[Text shown Boundary: Start]

America’s Teaching Zoo celebrates Halloween with Boo at the Zoo event

EATM+student%2C+Aimee+Dennis%2C+shows+off+the+scarlet+macaw+named+Rox%27s+beautiful+wings+on+Nov.+1%2C+in+Moorpark%2C+CA.+Photo+credit%3A+Audrey+Lang

EATM student, Aimee Dennis, shows off the scarlet macaw named Rox’s beautiful wings on Nov. 1, in Moorpark, CA. Photo credit: Audrey Lang

By Audrey Lang

This past Saturday, Oct. 31 and Sunday, Nov. 1, the America’s Teaching Zoo of Moorpark College hosted their annual Halloween event, Boo at the Zoo. After last year’s cancellation due to the fires, the zoo was pleased to be able to host the event in person this year.

Due to COVID-19, the event had to be modified to meet all safety and social distance regulations. Kris Romero, the Zoo Operations Assistant, along with Mara Rodriguez, the Zoo Operation and media contact, and other Exotic Animal Training and Management staff members got creative in designing the event to make it COVID-19 friendly.

“Well this year, in 2020, we had to eliminate things like face painting, touching the candy and putting in the kids’ baskets. Anything that would cause a group to gather we eliminated,” said Romero.

2020's Miss Moorpark, Jane Doe, (left) and Miss Teen Moorpark, Jane Doe, (middle)
2020's Miss Moorpark, Anna Henson, (left) and Miss Teen Moorpark, Kassondra Lungren, (middle) collect candy from the slide during the second day of the Boo at the Zoo event on Nov. 2, in Moorpark, CA. Photo credit: Ryan Bough

All activities that involved personal contact were discarded. The zoo did however add more activities that allowed for social distancing to occur.

Even the ticket distribution was created to be contactless and the number of guests was heavily monitored, controlled and cut. Each guest had their temperature checked and they filled out a health survey ensuring the safety of all that participated.

“All the tickets are pre sold so there is no touching the tickets, no exchange of money. It’s all done online. We only allow 50 people in every 15 minutes with a maximum of 300 people here, so it’s one quarter of our actual capacity,” stated Romero.

Within the zoo, the roads were decorated with special social distancing markers. The zoo organized four different trick or treat stations, each hosted by a puppet. The puppet grabbed the candy and slid it down a decorated rain gutter into each kids’ bag at the bottom of the shoot. This contactless way of passing out candy was a hit for all the trick or treaters.

[Text shown Boundary: End]
[Stored data Boundary: Start]

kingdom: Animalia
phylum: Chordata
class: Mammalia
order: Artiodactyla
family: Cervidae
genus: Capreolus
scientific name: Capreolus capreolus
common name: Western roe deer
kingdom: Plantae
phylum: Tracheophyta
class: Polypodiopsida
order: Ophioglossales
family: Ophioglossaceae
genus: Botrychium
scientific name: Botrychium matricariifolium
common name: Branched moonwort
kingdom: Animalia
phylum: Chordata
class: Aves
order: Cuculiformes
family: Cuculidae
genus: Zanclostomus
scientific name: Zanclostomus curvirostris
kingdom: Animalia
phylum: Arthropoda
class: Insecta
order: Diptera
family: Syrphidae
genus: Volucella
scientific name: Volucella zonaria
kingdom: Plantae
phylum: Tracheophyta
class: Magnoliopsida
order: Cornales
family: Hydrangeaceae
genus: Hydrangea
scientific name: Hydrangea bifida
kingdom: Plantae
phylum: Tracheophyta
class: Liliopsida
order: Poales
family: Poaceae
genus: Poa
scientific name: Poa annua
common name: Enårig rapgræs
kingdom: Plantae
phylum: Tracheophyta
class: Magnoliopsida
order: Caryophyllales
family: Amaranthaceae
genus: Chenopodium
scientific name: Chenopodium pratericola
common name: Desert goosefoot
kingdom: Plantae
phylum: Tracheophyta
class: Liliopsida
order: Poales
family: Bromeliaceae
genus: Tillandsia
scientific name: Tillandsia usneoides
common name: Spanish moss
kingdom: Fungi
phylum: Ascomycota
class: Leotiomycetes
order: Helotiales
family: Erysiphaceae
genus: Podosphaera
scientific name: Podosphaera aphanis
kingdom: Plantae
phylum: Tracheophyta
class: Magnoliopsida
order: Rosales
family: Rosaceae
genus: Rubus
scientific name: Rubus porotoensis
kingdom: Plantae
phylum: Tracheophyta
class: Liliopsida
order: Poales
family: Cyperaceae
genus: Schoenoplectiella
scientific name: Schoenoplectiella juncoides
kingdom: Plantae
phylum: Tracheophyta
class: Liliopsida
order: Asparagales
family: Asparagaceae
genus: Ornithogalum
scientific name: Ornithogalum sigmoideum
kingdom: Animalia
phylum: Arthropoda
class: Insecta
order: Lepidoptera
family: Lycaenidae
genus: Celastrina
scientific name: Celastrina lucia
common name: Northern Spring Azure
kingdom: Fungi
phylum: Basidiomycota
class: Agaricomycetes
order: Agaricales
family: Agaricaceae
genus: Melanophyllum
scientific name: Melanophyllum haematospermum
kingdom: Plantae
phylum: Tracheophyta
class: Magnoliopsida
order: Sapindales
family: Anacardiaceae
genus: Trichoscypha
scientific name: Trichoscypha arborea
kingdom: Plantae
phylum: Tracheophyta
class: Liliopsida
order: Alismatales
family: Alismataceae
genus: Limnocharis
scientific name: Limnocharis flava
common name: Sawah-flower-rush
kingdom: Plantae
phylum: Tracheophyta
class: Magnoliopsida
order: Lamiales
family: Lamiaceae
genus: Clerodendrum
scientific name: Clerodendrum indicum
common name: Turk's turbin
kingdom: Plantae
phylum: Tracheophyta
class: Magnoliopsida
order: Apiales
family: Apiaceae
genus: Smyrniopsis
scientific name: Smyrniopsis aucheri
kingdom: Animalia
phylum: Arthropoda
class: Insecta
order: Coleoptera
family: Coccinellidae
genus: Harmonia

[Stored data Boundary: End]

* [Problems to work on]
1 – In the article about the Boo at the Zoo event, what was the maximum number of people allowed at the zoo?
2 – Reproduce the passage of the Boo at the Zoo article starting at "2020's Miss Moorpark, Jane" and ending at "all that participated.".

* [Responses to the tasks]
1 – 300 people, which is one quarter of the zoo's actual capacity.

2 –
2020's Miss Moorpark, Jane Doe, (left) and Miss Teen Moorpark, Jane Doe, (middle)
2020's Miss Moorpark, Anna Henson, (left) and Miss Teen Moorpark, Kassondra Lungren, (middle) collect candy from the slide during the second day of the Boo at the Zoo event on Nov. 2, in Moorpark, CA. Photo credit: Ryan Bough

All activities that involved personal contact were discarded. The zoo did however add more activities that allowed for social distancing to occur.

Even the ticket distribution was created to be contactless and the number of guests was heavily monitored, controlled and cut. Each guest had their temperature checked and they filled out a health survey ensuring the safety of all that participated.